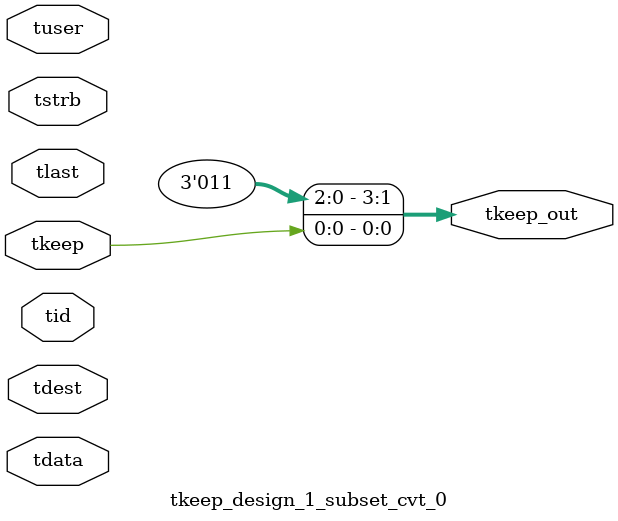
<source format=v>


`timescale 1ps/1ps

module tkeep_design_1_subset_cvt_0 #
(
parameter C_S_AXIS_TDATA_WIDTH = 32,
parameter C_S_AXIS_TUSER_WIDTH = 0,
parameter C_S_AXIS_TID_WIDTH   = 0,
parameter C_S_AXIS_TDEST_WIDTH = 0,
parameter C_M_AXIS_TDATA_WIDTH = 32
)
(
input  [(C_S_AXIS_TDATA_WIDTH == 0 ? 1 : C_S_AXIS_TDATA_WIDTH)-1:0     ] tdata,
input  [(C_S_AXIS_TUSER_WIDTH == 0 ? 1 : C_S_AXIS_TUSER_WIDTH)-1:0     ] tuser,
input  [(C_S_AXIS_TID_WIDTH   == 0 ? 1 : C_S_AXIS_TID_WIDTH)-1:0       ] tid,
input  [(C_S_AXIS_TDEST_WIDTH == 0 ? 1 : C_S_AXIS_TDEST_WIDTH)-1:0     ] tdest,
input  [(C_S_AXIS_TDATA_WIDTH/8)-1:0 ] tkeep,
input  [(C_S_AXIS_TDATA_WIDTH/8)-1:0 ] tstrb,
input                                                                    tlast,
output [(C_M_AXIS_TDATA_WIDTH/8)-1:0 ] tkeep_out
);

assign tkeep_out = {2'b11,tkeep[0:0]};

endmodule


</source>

────

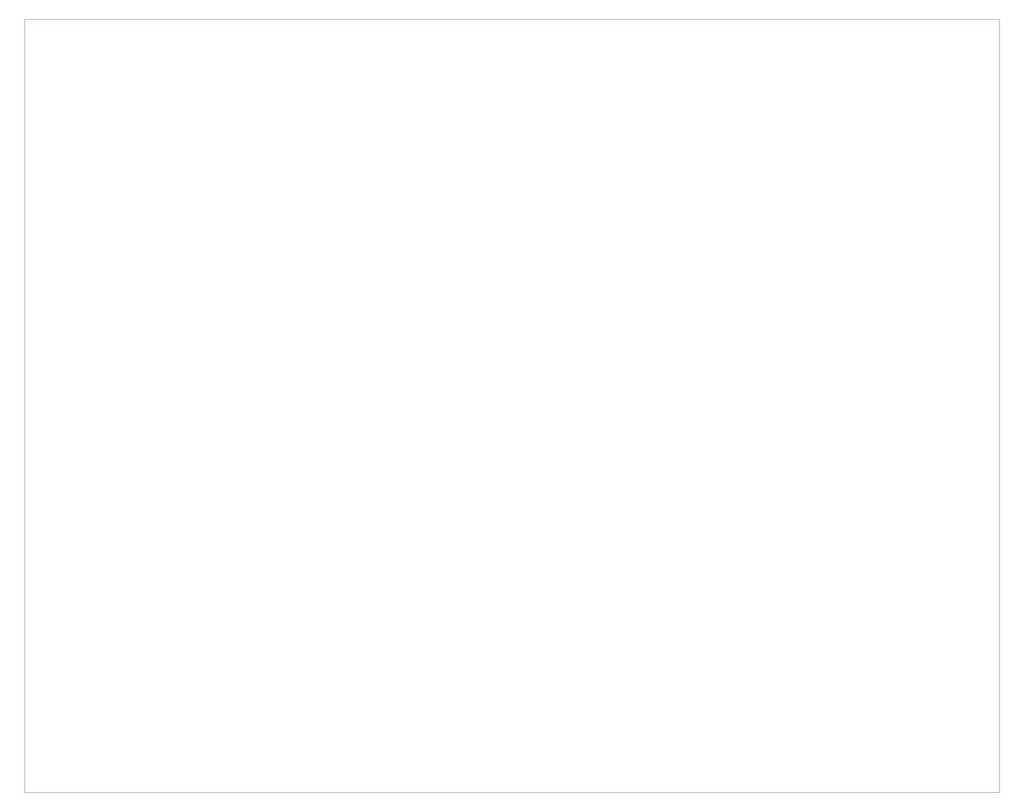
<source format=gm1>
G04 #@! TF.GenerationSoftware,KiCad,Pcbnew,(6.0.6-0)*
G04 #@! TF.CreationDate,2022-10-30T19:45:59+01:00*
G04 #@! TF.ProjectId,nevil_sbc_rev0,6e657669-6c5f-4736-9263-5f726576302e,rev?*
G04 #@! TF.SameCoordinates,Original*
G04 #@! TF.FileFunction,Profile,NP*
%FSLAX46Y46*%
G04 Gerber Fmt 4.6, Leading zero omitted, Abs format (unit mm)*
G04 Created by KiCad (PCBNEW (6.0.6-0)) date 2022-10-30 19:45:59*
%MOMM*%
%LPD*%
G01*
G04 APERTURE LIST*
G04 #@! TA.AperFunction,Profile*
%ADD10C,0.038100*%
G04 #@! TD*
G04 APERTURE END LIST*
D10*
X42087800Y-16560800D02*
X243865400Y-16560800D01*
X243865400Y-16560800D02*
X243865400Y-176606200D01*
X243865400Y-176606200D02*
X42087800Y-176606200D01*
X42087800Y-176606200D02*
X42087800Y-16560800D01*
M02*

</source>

────

--- TASK DIRECTIONS ---
Of the records above, copy each line that includes "APERTURE".

--- RESULT BELOW ---
G04 APERTURE LIST*
G04 APERTURE END LIST*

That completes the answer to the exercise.